Our house has a lot of unfinished cedar and I have no idea how to keep it clean! I swipe it with a broom usually to knock all the dust and cobwebs off but a lot of it is rough wood so it catches and holds a lot too. Can't use rags to wipe em since it catches the strings. Someone suggested some kind of oil but oil on top of dusty wood (but she's a nut so I don't trust her blindly lol)??? Seems that would just make a mess and make more dust and dirt stick?


----------



## majik

I would vacuum instead of dusting or sweeping. We have the same issue, and having clumps of dust bunnies and spider webs hanging off things after I've "cleaned" is the pits. If you have a vacuum with a long enough hose, it works well. Try to work with the grain of the wood. I agree that oiling dusty wood would be yucky. And unnecessary hard work.


----------



## okiemom

wisk broom can help more stubborn webs and keeps fuzz to a minimum. I also agree w/ vacuuming. the wood may need to be sealed with something to help protect it.

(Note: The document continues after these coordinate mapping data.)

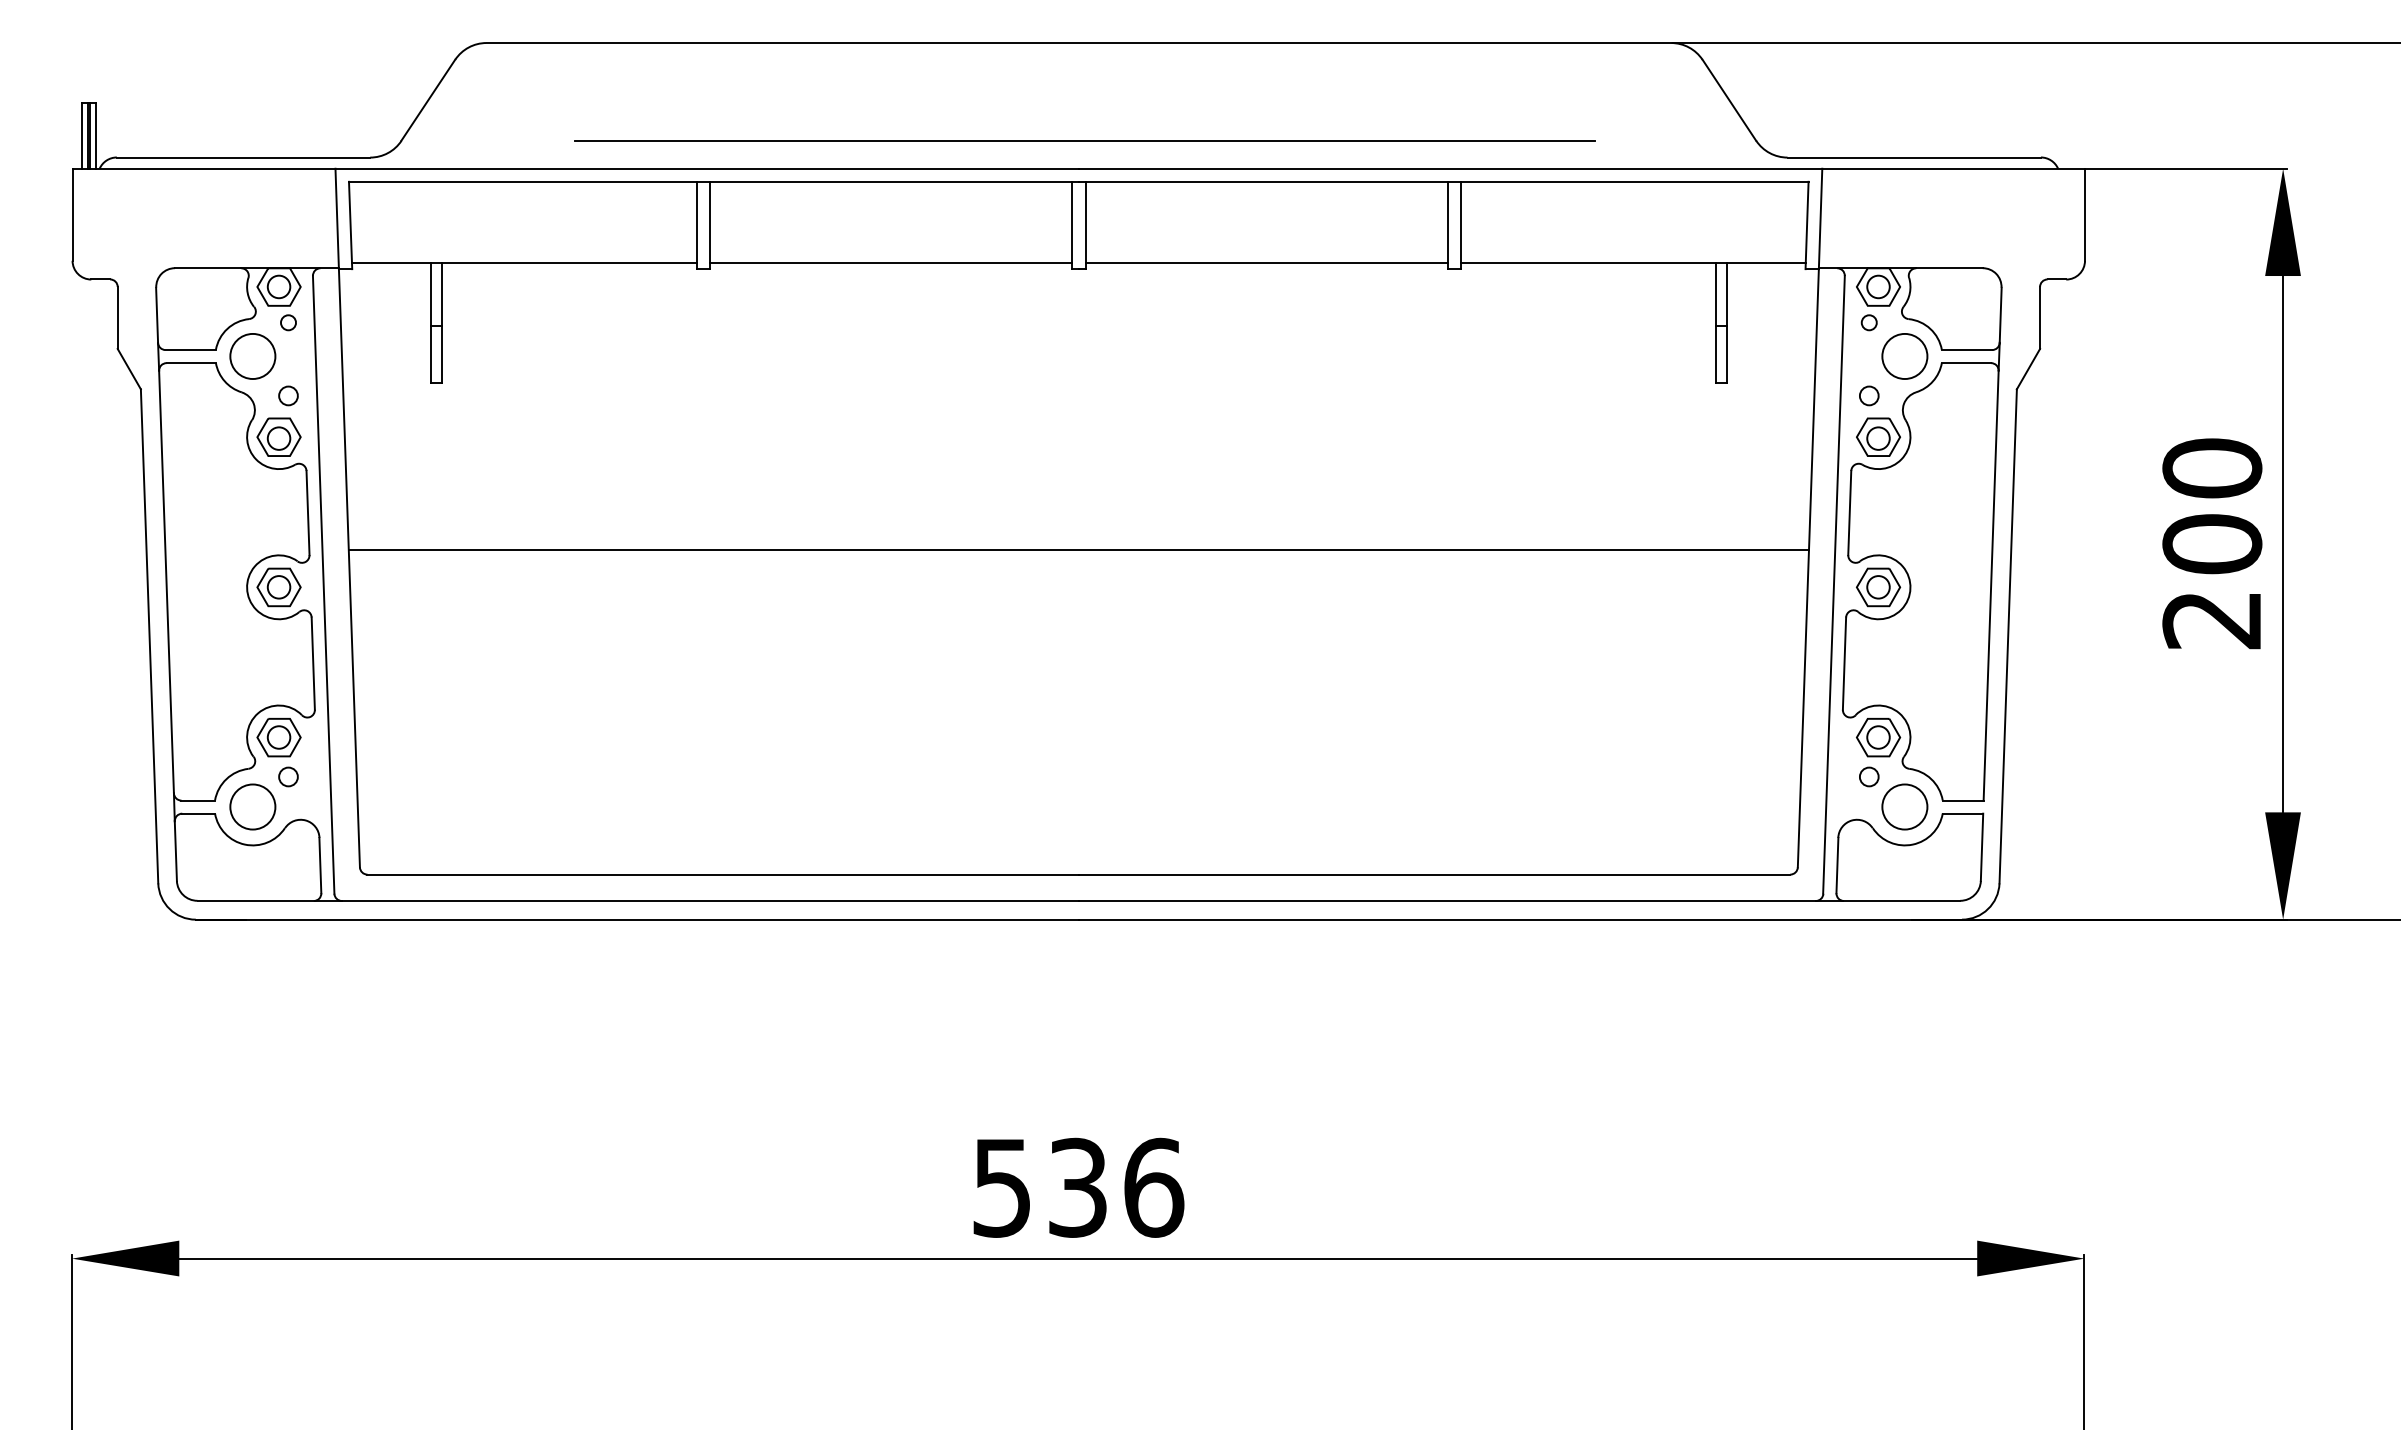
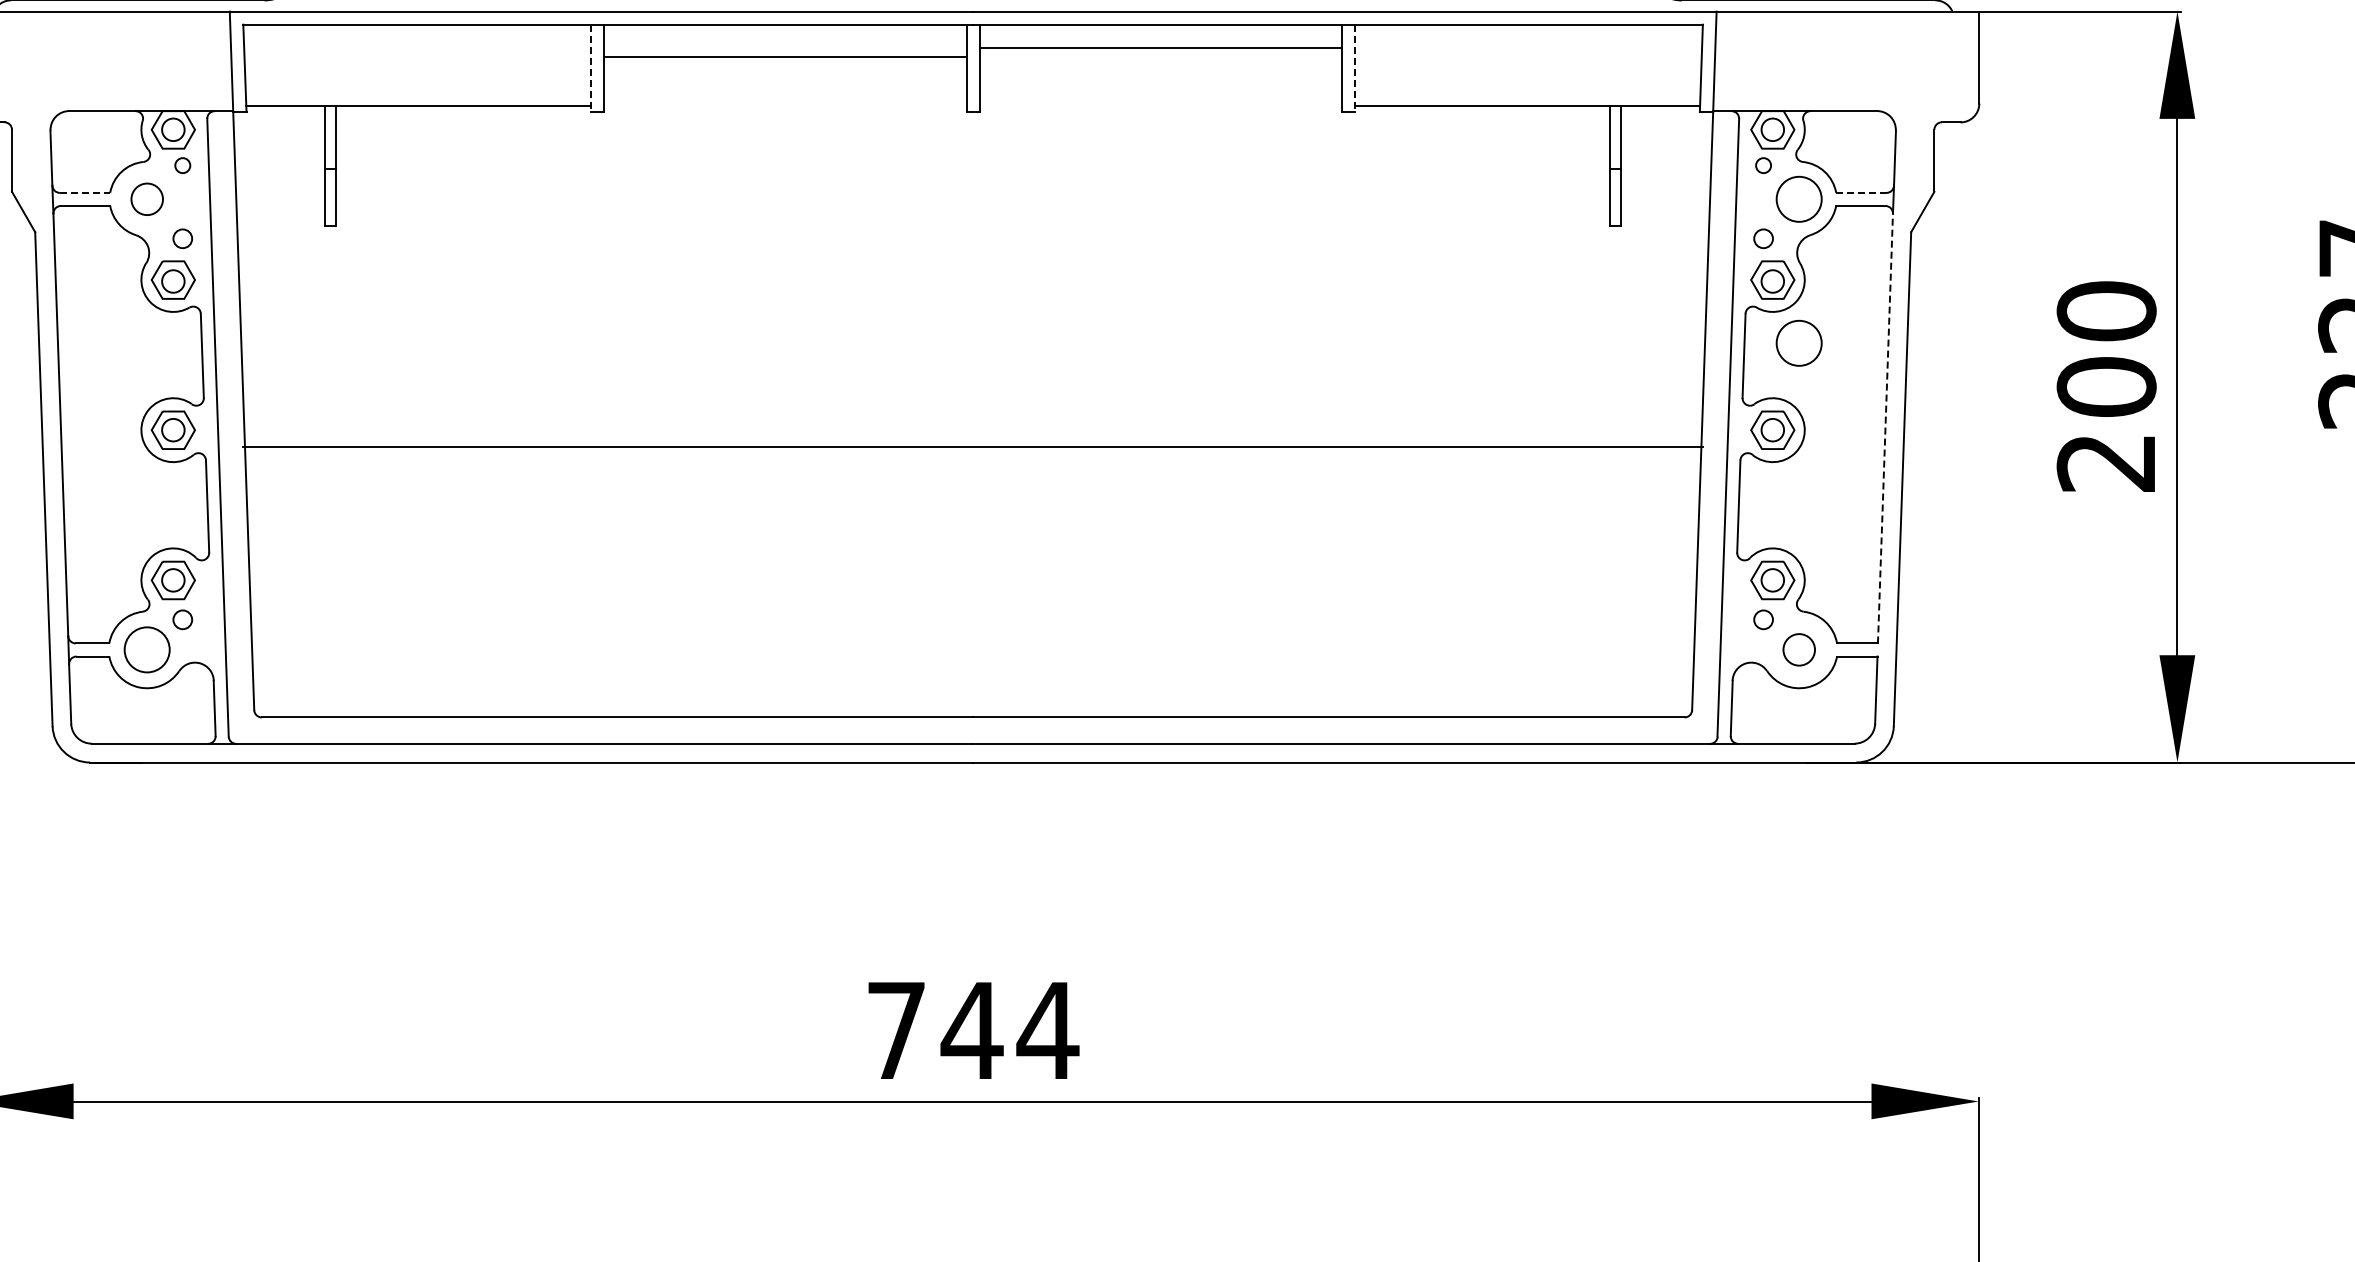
line: (696, 225) -> (590, 68), solid -> dashed
line: (1461, 225) -> (1355, 68), solid -> dashed
line: (891, 262) -> (785, 56), moved
line: (1266, 262) -> (1160, 47), moved
line: (191, 350) -> (85, 193), solid -> dashed
line: (1966, 350) -> (1860, 193), solid -> dashed
circle: (252, 356) -> (146, 199), size x0.7
circle: (1904, 500) -> (1798, 343), added
line: (1078, 549) -> (972, 446), moved
line: (1991, 585) -> (1885, 428), solid -> dashed
circle: (1904, 806) -> (1798, 649), size x0.7
text: (1079, 1187) -> (973, 1030), 536 -> 744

I too had an old farmhouse w/ rough sawn timbers loved the look hated the fuzz. dim lighting help too.


----------



## CenTexJenn

It's a vaulted ceiling so no way is a vacuum hose going to reach all the way up but it's a good idea for the lower parts and fireplace mantle! Thanks so much!!


----------



## akane

Cheap shop vac. I'd sand off the dirt and seal it. Sanding is about the only way to put a clean look back on unsealed wood.


----------



## CenTexJenn

We're seriously considering that, akane. It would save a lot of work in the long run and certainly be cleaner. I have an umbrella cockatoo who puts off a LOT of dust on her own then living in a dry area you just can't keep up with the dust!! I've about given up and just taken to telling people we're decorating for next Halloween! It's a LOT of wood and really high ceiling so it's a daunting chore too.


----------



## simi-steading

I keep a HEPA air filter next to my Macaw's cage.. It helps a lot in keeping the dust down around the rest of the room.. but still not enough when he decides to grab the side of the cage and start flapping like he's flying south..


----------